* **FRAGMENTO**
********
Desde finales de los 70, Irán ha difundido el chiísmo; Arabia Saudí, el wahabismo; después, varios estados del Golfo han ido desplegado sus actores e instrumentos, extendiendo el salafismo. Compiten este sí y difieren en sus discursos, aunque todos pretenden hacer valer su visión de justicia contra una situación socioeconómica que condena a la pobreza, contraria a la dignidad humana. Es un Islam social y potencialmente político. El Islam tradicionalmente arraigado en estos países también es social pero prevalece su defensa del statu quo, renegociando sus alianzas con el poder político.

Mientras existieron la Unión Soviética, el socialismo real y las propuestas de la izquierda revolucionaria, había alternativas para los “condenados de la tierra” (“Les Damnés de la Terre”, la denominación acuñada por Frantz Fanon en 1961). Pero tras su desaparición, la fórmula ideológica y revolucionaria por excelencia es el yihadismo terrorista. Es lo que Bakary Sambe, experto senegalés y fundador del Timbuktu Institute, denomina “un nuevo sindicato de los desheredados”.

Sambe es uno de esos expertos africanos que estudian su propia realidad. A otros los encontramos en el Institute for Security Studies (de Pretoria, con subsedes en Dakar, Addis Abeba y Nairobi), en el Institut Panafricain de Stratégies (IPS), en el CODESRIA, o en Wathi, un original “think tank” ciudadano de África Occidental, por citar a algunos. Sin embargo, su potencial de análisis y propositivo dista de ser bien aprovechado por las organizaciones internacionales o las agencias y centros occidentales que les encargan estudios e invitan a foros. Los financiadores suelen preferir explicaciones que reafirmen sus propios análisis, que no aporten críticas a los intereses dominantes ni cuestionen el statu quo (incluido el de la supremacía de los analistas occidentales sobre los africanos). Además, la metodología imperante privilegia lo cronológico, la descripción de los actores, la ilustración con gráficos, lo cuantitativo mediante indicadores, dejando poco lugar a las percepciones, a la trascendencia de lo cultural, a las dinámicas intergeneracionales y a las relaciones de poder comunitarias o interétnicas. Quien paga, manda y recibe el análisis que espera.
********
(Entradas de datos guardadas)
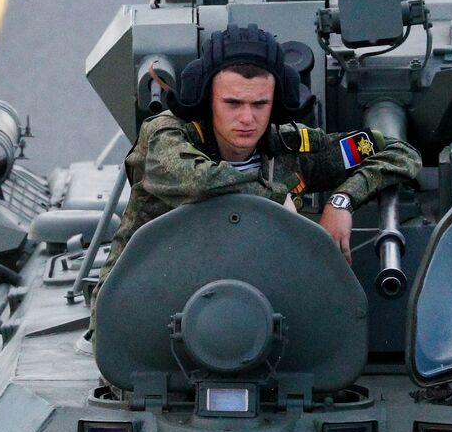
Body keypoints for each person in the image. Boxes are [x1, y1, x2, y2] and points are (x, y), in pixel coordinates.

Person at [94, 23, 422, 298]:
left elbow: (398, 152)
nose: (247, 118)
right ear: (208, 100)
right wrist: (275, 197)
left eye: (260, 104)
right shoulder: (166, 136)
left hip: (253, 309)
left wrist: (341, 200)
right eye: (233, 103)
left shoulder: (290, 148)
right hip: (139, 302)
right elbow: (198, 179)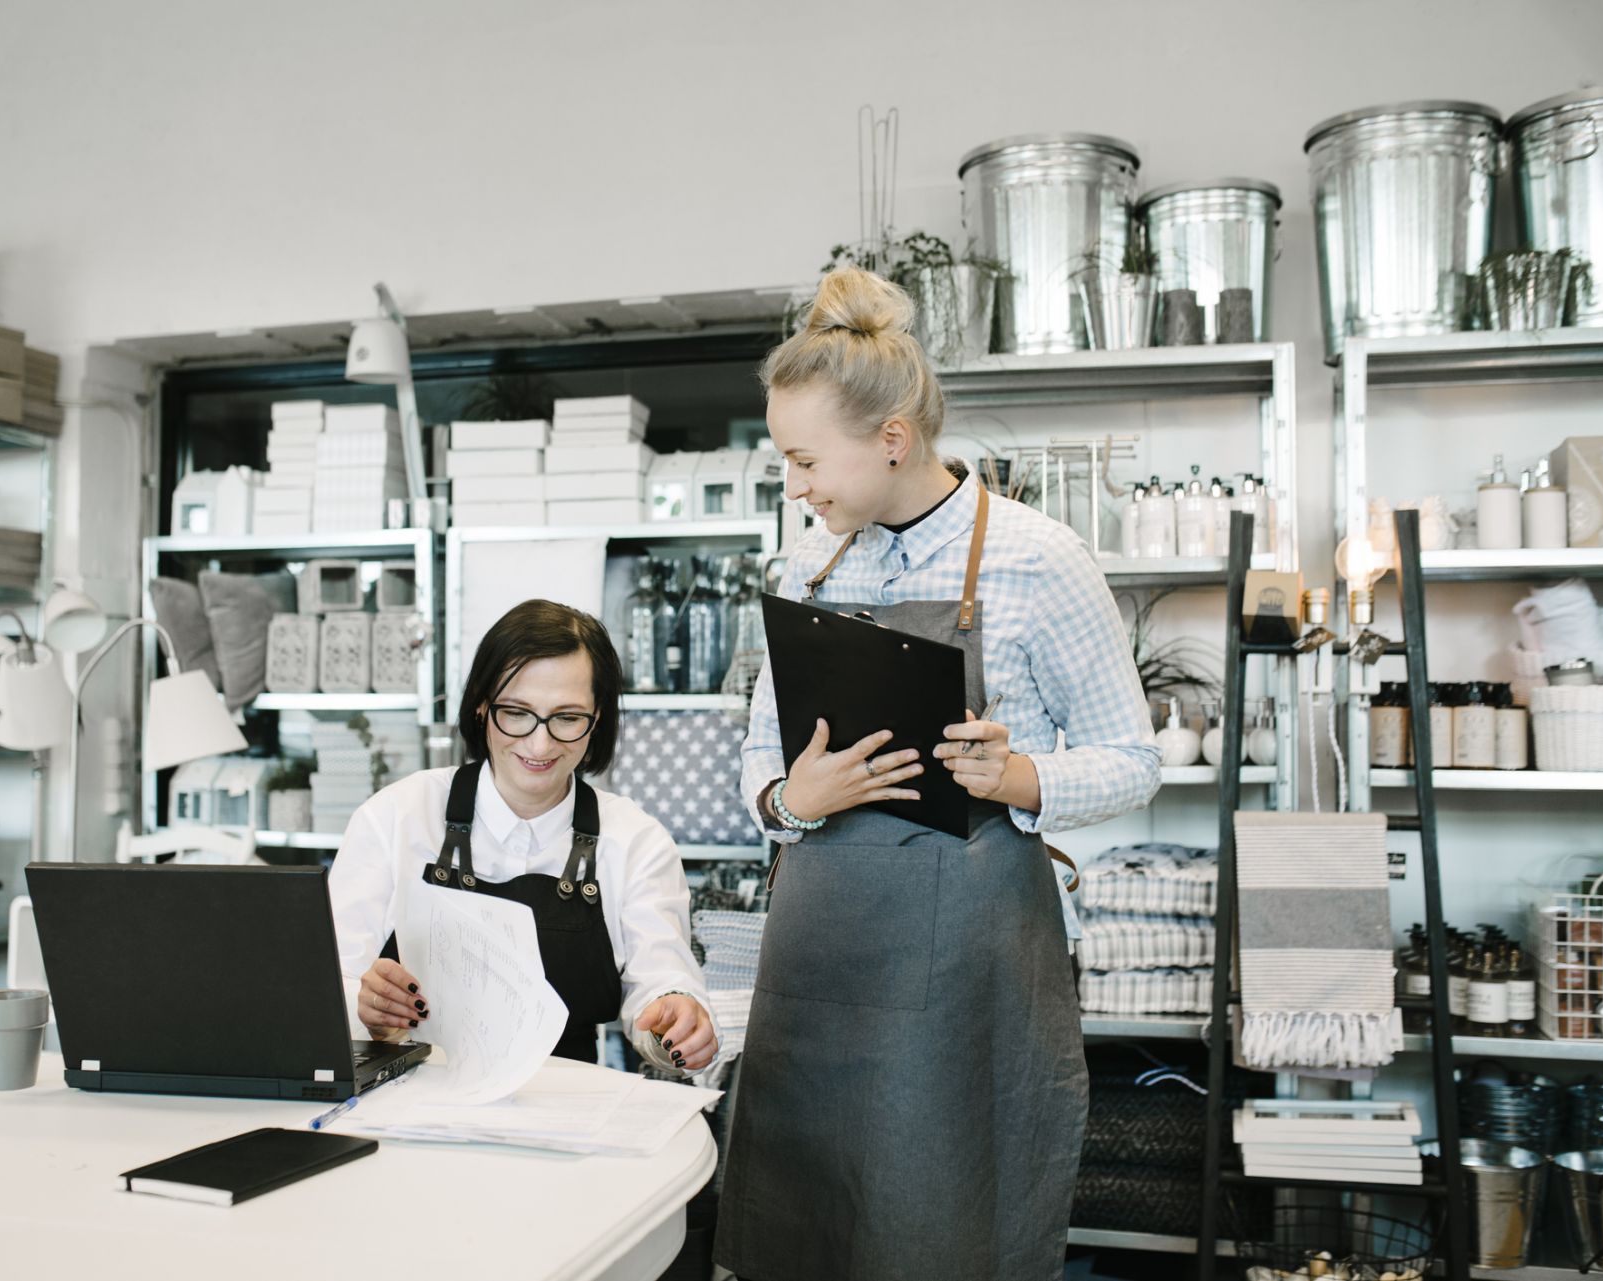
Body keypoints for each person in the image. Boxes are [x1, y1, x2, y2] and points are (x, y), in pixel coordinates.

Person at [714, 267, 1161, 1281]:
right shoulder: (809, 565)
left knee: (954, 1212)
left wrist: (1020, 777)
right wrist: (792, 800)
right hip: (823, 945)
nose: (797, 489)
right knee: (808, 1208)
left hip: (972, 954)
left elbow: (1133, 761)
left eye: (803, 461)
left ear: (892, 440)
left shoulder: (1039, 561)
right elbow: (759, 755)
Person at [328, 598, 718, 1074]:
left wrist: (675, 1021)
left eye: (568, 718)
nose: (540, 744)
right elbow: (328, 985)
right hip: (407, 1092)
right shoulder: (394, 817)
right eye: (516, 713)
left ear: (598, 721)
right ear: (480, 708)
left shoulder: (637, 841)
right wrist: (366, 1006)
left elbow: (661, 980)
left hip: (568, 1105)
********
* **ENCARGO 1**
En el fragmento sobre el islam y el yihadismo, ¿quién acuñó la denominación "Les Damnés de la Terre" y en qué año?
* **ENCARGO 2**
Prosigue el fragmento sobre el islam y el yihadismo a partir de su última oración.

* **RESULTADO 1**
La acuñó Frantz Fanon en 1961.

* **RESULTADO 2**
Probablemente, la toma de conciencia de ser un “desheredado” no es condición suficiente para enrolarse en movimientos yihadistas y a medida que nos alejamos de sus respectivos epicentros (como el Mali septentrional o el estado de Borno, en Nigeria), ya no atraen sino a una minoría de individuos. Pero sí tiene dimensiones territoriales mucho más amplias el malestar social que amenaza alastrarse entre la juventud que se ve desprovista de empleo y de oportunidades.

Algunos jóvenes pueden sentirse atraídos por el yihadismo, pero muchos más buscarán la alternativa de la migración y, en conjunto, cuando la coyuntura política lo propicie, se movilizarán para presionar gobiernos y regímenes en favor de cambios. En este sentido, y como muestra, el gobierno de Senegal, aunque no particularmente amenazado por el terrorismo, tiene como prioridad declarada invertir en la educación, en la formación y en el empleo de los jóvenes.

Alberto Virella Gomes es diplomático.